Why Edtech Companies Don’t Make It

Edtech companies are being started at a staggering rate. Each promises to resolve an issue, transform education, be better than its competitors, and ultimately change the face of education. While these traits may be commendable, there is no doubt that edtech companies are struggling in a market that is over saturated with products and idea. According to TechCo, in 2016, 56% of education startups remained open after 4 years. There are a number of factors why edtech companies fail, and by looking at a handful of these, we can better understand why edtech is such a competitive market and why some of the most well-intentioned companies fail.

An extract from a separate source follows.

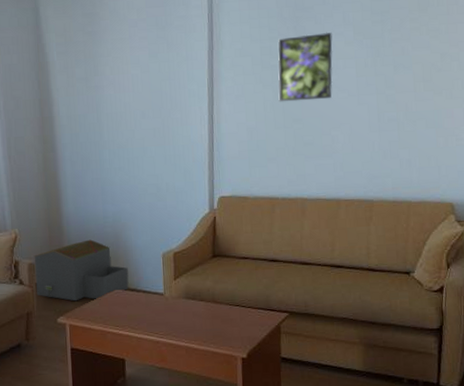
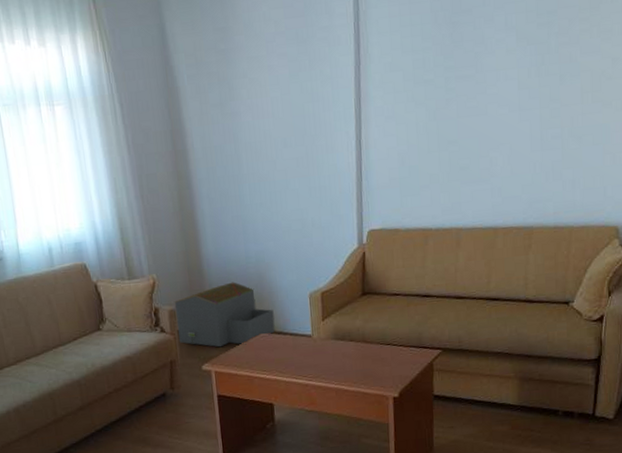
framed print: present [277,32,333,102] -> none [431,38,493,122]

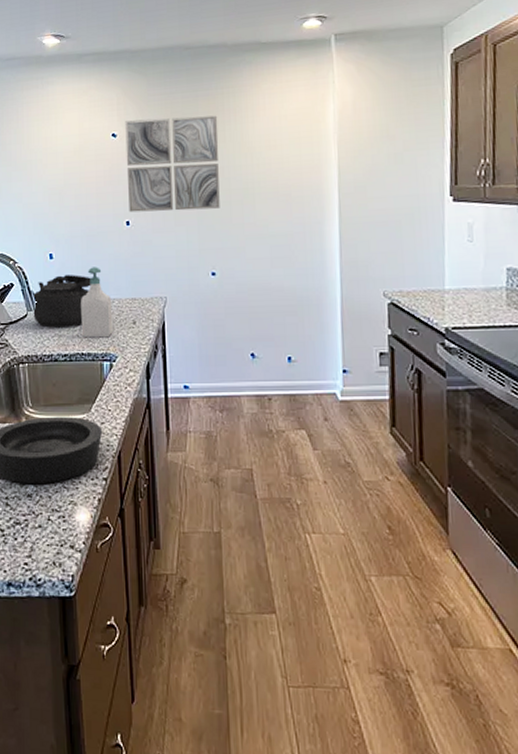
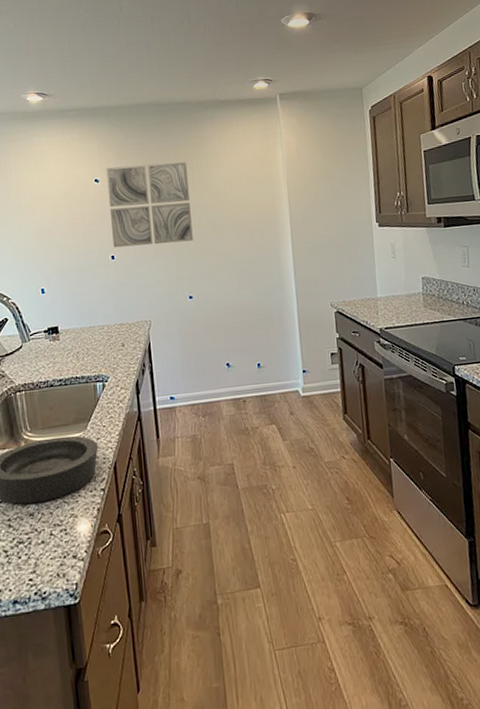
kettle: present [32,275,91,328] -> none [26,306,82,356]
soap bottle: present [81,267,113,338] -> none [73,298,104,363]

Misunderstanding the Education sector

The education sector is a complex marketplace. Not only does every school district have varied needs but edtech products need to appeal to parents, students, administrators and school boards. Many edtech companies do not understand who they need to get buy-in from, and so cannot find a way into the classroom. Another problem is that too often edtech creators do not understand the actual needs of teachers and students, but their perceived needs. They create products that are solving already solved problems and trying to reinvent the wheel.

Edtech creators should not be designing products for their own reasons but actively figure out what the problems of the modern classroom are and will be. Failure to do this leads to the creation of products that are useless.

Unoriginal products

With a marketplace bursting with “innovative” products, the death of many edtech companies is because their product is not unique enough to compete. This is not to suggest that entrepreneurs are not forward thinking but that their products are too similar to products that are succeeding or already have a strong user base. Investors are unlikely to invest in products that do not stand apart from their competitors and administrators will not be interested buying products that they essentially already own.

New edtech companies need to do their homework and ensure that their products do not mimic other products and that they offer something new. This is an essential factor if their products are to be a success.

The Wrong Business Models

Many edtech products have embraced the freemium pricing model as the norm. This is attractive to new consumers (who like to get things for free) but can be detrimental to edtech companies if those same consumers do not buy the upgrades and in turn, bring money into the company. New edtech companies need to best understand how to sell their product and how to build investor confidence. Not every product will benefit from a freemium model and creators need to understand what plans are available on the market. Without a deep understanding of pricing and the different edtech business models, new companies will never see a cent in profit.

Lack of patience

The growth of any new company is slow, and for edtech companies, there is very little hypergrowth. Most companies will only see growth after 5 to 10 years of commitment. This can be uninspiring and moral crushing for new companies who have followed the freemium model and may not see any profit for a while. Having patience and providing investors with data and user numbers is important in building long-term confidence and a solid relationship. Edtech entrepreneurs too often do not see the yield of their product, and so they lose hope, and the product comes to a quick death.

So, while edtech companies have the traditional problems that come with start-ups, there are very specific areas that lead to the failure. Edtech companies need to meet a real educational need, be unique and understand what business model works best for their growing company. It is also very important that edtech entrepreneurs understand that growth will be small at first and this should not dissuade entrepreneurs from working hard. Edtech is the future of education, and we need more exciting products that will change the way we learn.